Bildqualität: Die DVD von Splendid bringt den Film in schönem anamorphen 2.35:1-Widescreen. Da hab ich keinen Grund zur Klage, das sieht auch auf dem großen Flatscreen richtig gut aus.

Tonqualität: Deutscher und englischer Ton in Dolby Digital 5.1, Untertitel gibt’s auf Deutsch und Holländisch. Die Originaltonspur ist sehr gut verständlich, gut abgemischt und hat auch ordentlich Druck auf der Bassspur…

Extras: Interviews mit Crew und Cast, Trailer.

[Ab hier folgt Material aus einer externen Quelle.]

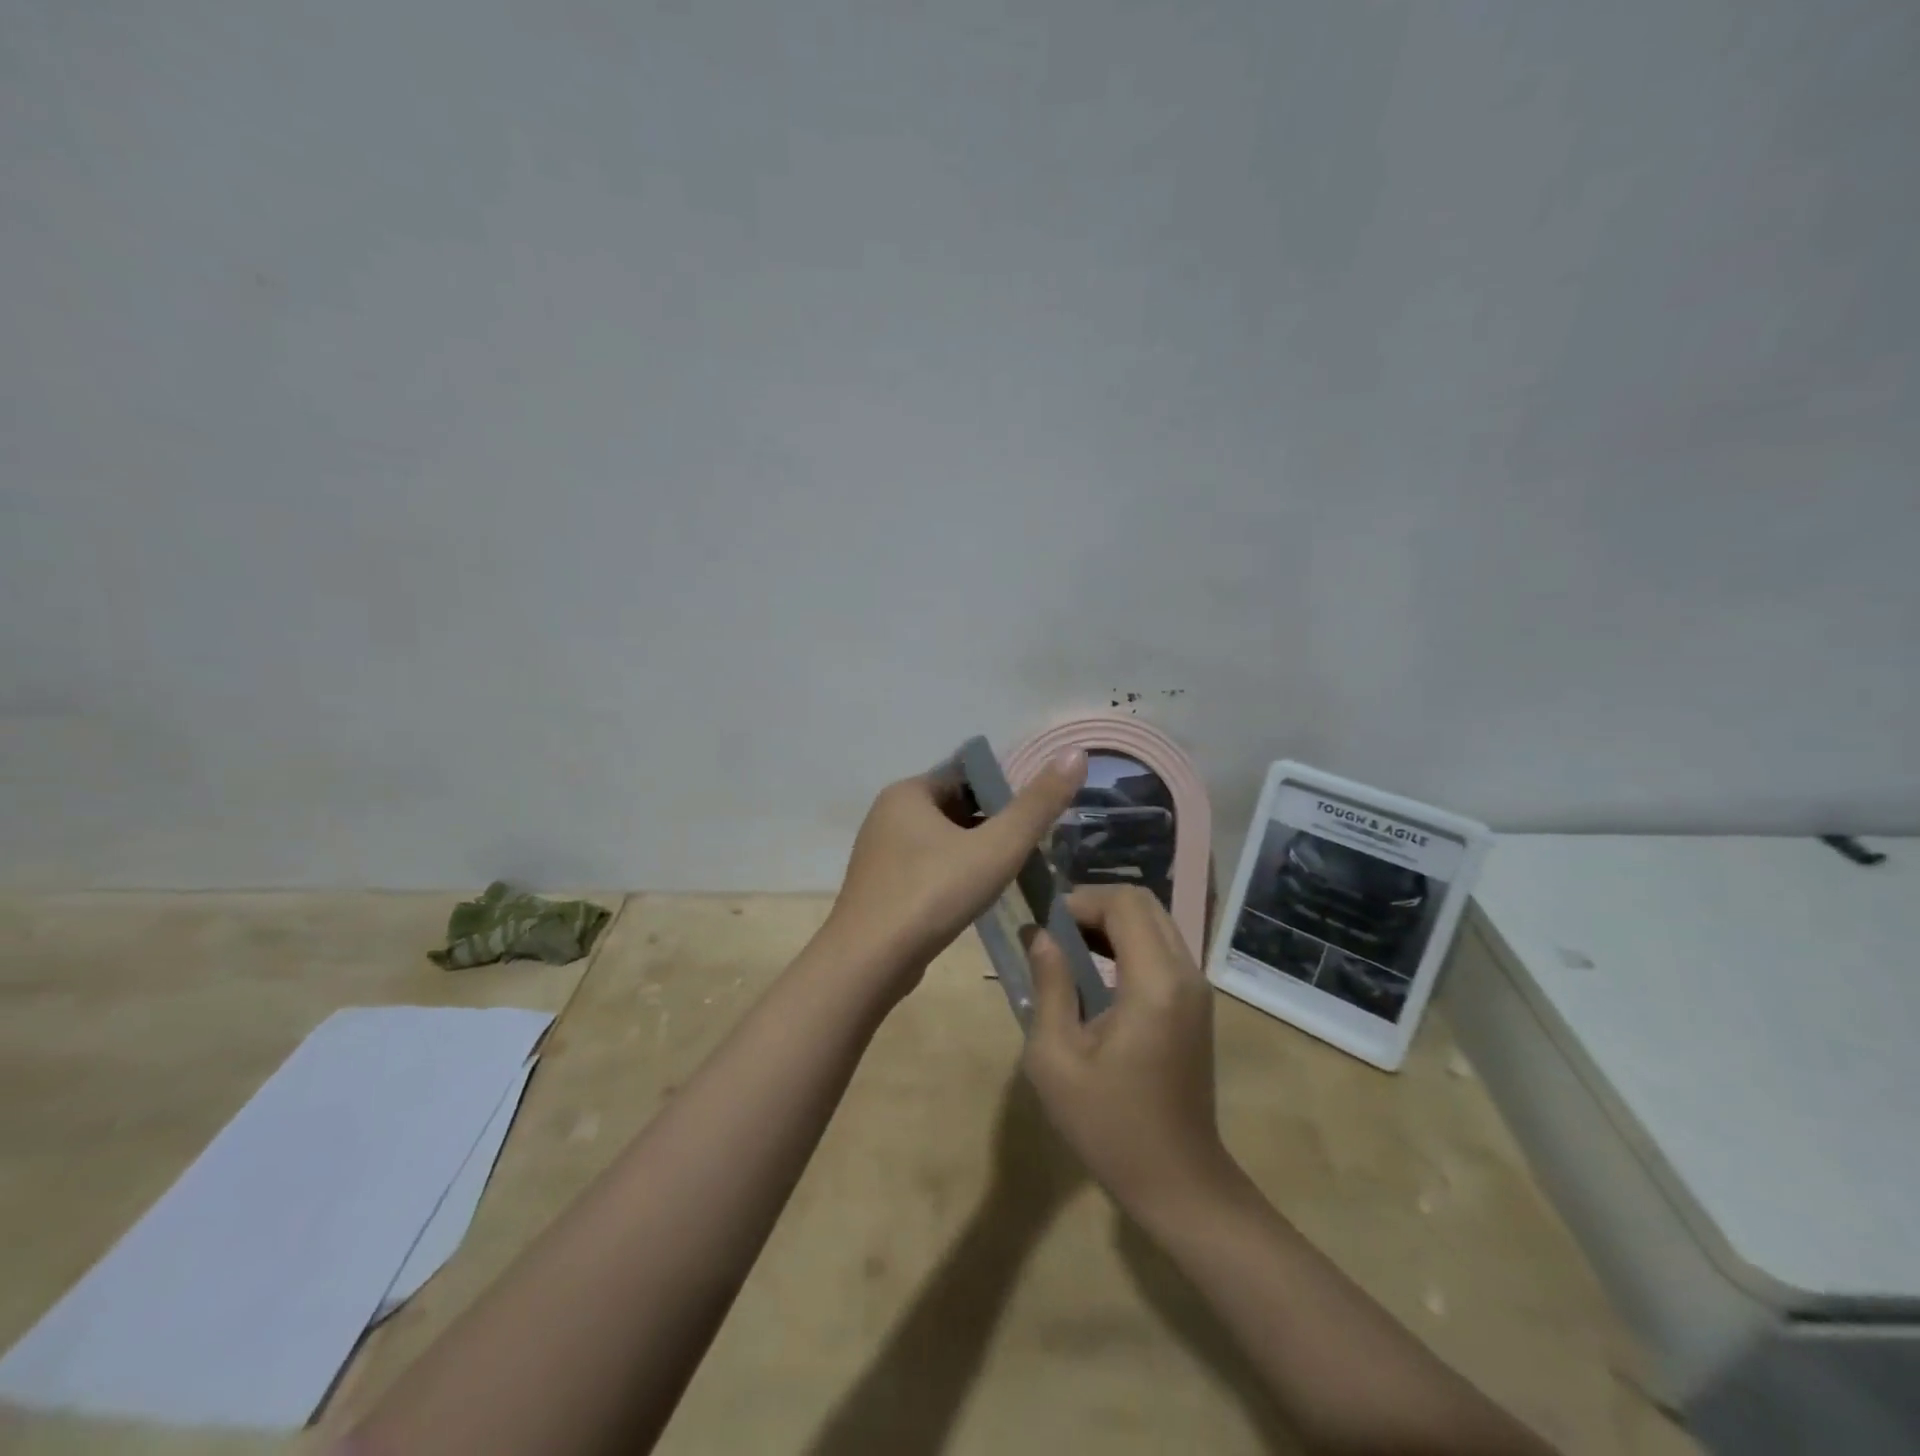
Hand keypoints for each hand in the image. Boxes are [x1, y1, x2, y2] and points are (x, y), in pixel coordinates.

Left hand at [820, 747, 1086, 996]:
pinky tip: (978, 897)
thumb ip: (1038, 805)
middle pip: (956, 808)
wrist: (869, 964)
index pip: (967, 775)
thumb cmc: (933, 894)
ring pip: (943, 841)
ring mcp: (881, 853)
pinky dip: (955, 875)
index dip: (1006, 790)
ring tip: (1014, 872)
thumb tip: (1075, 753)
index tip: (1038, 815)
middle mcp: (888, 814)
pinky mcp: (882, 887)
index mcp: (908, 792)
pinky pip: (928, 868)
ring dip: (976, 852)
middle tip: (1034, 848)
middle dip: (994, 825)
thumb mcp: (996, 848)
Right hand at [1021, 886, 1241, 1223]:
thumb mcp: (1057, 1059)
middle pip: (1144, 903)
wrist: (1178, 1182)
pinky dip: (1128, 943)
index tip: (1045, 926)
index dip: (1081, 901)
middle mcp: (1185, 973)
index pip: (1124, 904)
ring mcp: (1197, 988)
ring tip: (1068, 951)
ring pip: (1155, 922)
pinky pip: (1162, 948)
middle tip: (1054, 934)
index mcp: (1155, 983)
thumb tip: (1040, 934)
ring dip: (1111, 923)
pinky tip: (1095, 973)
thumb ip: (1049, 985)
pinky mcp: (1196, 1004)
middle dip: (1095, 906)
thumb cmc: (1109, 1126)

Fazit: Spieleverfilmungen haben immer einen schweren Stand – die Fans der zugrundeliegenden Franchises zerreissen gerne alles in der Luft, was nicht hundertprozentig so wie im Spiel aussieht, ohne zu berücksichtigen, dass Film und Videogame halt doch unterschiedliche Paar Stiefel sind und das, was auf der Konsole funktioniert, im Film noch lang keine gute Idee sein muss. Sicher kann „Tekken“ nicht mit „Mortal Kombat“, der singulär einzigen beat-em-up-Verfilmung, die sowohl als Adaption des Spiels als auch als Haudrauf-Actionfilm funktioniert, mithalten, aber für solide Unterhaltung ist gesorgt – die Anleihen bei „Rollerball“ machen aus dem Streifen aber noch lang nicht zur, hihi, gesellschaftskritischen SF-Satire (wo „Rollerballs“ Finale, wenn James Caan den Ball zum, wie ich’s irgendwo gelesen und für gut befunden habe, „symbolischen 1:0 für die Menschheit“ einlocht, ein großer ikonographischer Moment ist, ist das Finale von „Tekken“ emotional völlig flach), aber das ist auch nicht das, wofür die Produzenten McElroy und Little bezahlt haben – die wollten einen zünftigen Actionreißer, und als solcher ist „Tekken“ zumindest solider Durchschnitt.